Imagine going to your doctor for routine medical treatment and supplying a urine sample.

The doctor exits the examination room, goes down the hall and, without your knowledge or consent, tests your urine for illicit drugs.

As you wait in your patient’s gown, the police enter the room, handcuff and shackle you, and take you off to prison on charges of drug possession.

Is it legal for you to be tested without your consent? Is it legal for your doctor to call the police if you test positive? Is it legal for you to incriminate yourself with your own blood or urine?

These are the questions involved in the Ferguson v. City of Charleston (S.C.) case argued last week before the U.S. Supreme Court.
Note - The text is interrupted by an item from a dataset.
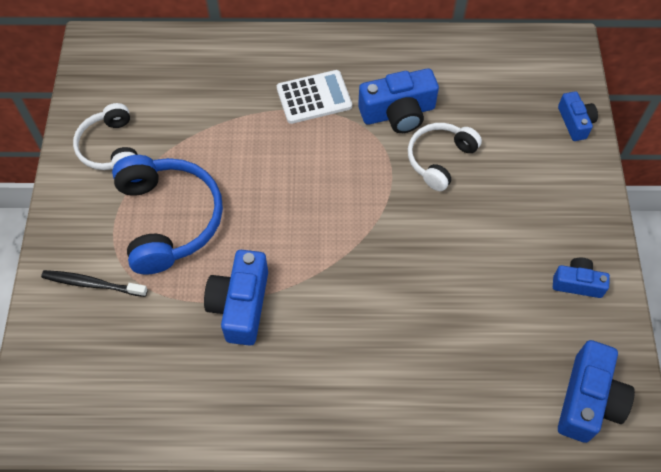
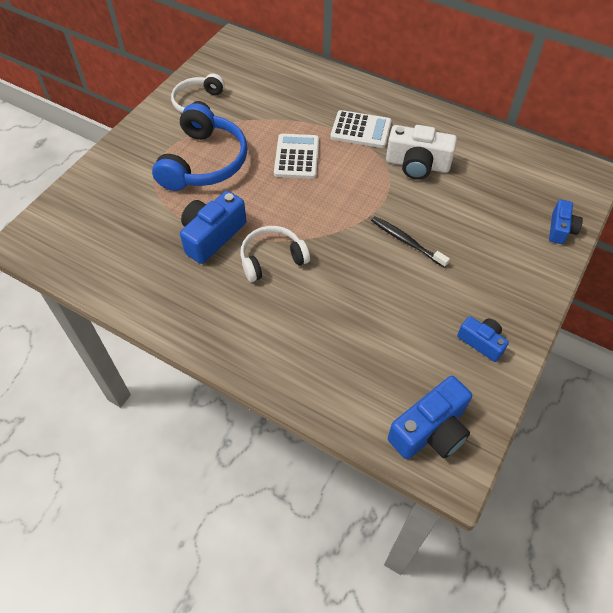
camera: 30 degrees right, 5 degrees down
(92, 284) = (126, 178): black toothbrush -> black toothbrush (406, 241)
(267, 163) = (296, 157): none -> white calculator
(398, 113) = (417, 164): blue camera -> white camera
(440, 159) = (428, 208): white headphones -> white headphones (272, 259)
Now add to the mix the question of fetal rights. In 1989, the nurses and physicians at one public hospital in Charleston worked with local police to institute a policy whereby pregnant women were tested for cocaine and, after one positive drug test, were arrested at the hospital by the police. Over five years, police arrested 30 women at the Medical University of South Carolina for “child abuse” on these grounds. Some were taken to jail during their eighth month of pregnancy. Others were arrested in their hospital gowns, still bleeding from childbirth, to jail.

Six months after initiating the policy, MUSC added an option whereby women who tested positive could enter in-patient drug treatment instead of going to jail. But many of the women arrested were never offered this option; others say they rejected it because it required them to leave their other children.

Ten women who were arrested sued the state of South Carolina on the grounds that the policy violated their Fourth Amendment protection against illegal search and seizure. According to established law, the government must obtain a warrant based on probable cause that a crime is being committed before searching for evidence to be used in an arrest.

The court has made only limited exceptions to this rule in “special needs” cases, where, for instance, taking the time to get a warrant might result in imminent harm to others (such as in drunken driving cases).

In the Ferguson case, the state of South Carolina argued that concern over damage to fetal health constituted just such a special need and that a fetus was the third party in danger from maternal drug use. But, as Justice Ruth Bader Ginsburg asked the attorney for South Carolina in oral argument, how does the arrest of women, some after childbirth, protect fetal health?

Who decides which women get tested and which do not? MUSC targeted women with criteria as vague as “inadequate prenatal care.” Such wide discretion opens the door to racial stereotyping. Twenty-nine of the 30 women arrested as a result of this policy were black.

And who decides which harmful substances to test for? At MUSC, women were tested and arrested only for cocaine.

Many substances can harm fetal health, with alcohol and cigarettes in the lead, doing more damage in this country than all illicit drugs combined.

If affirmed by the Supreme Court, this policy would turn doctors into police officers, undermining the very foundation of medical privacy rights. It would stretch the “special needs” exception to the Fourth Amendment beyond the limits of constitutional protection. In the name of protecting fetal health from the admittedly serious consequences of drug addiction, it would swallow up not just the rights of pregnant women, but the rights of all citizens to medical privacy.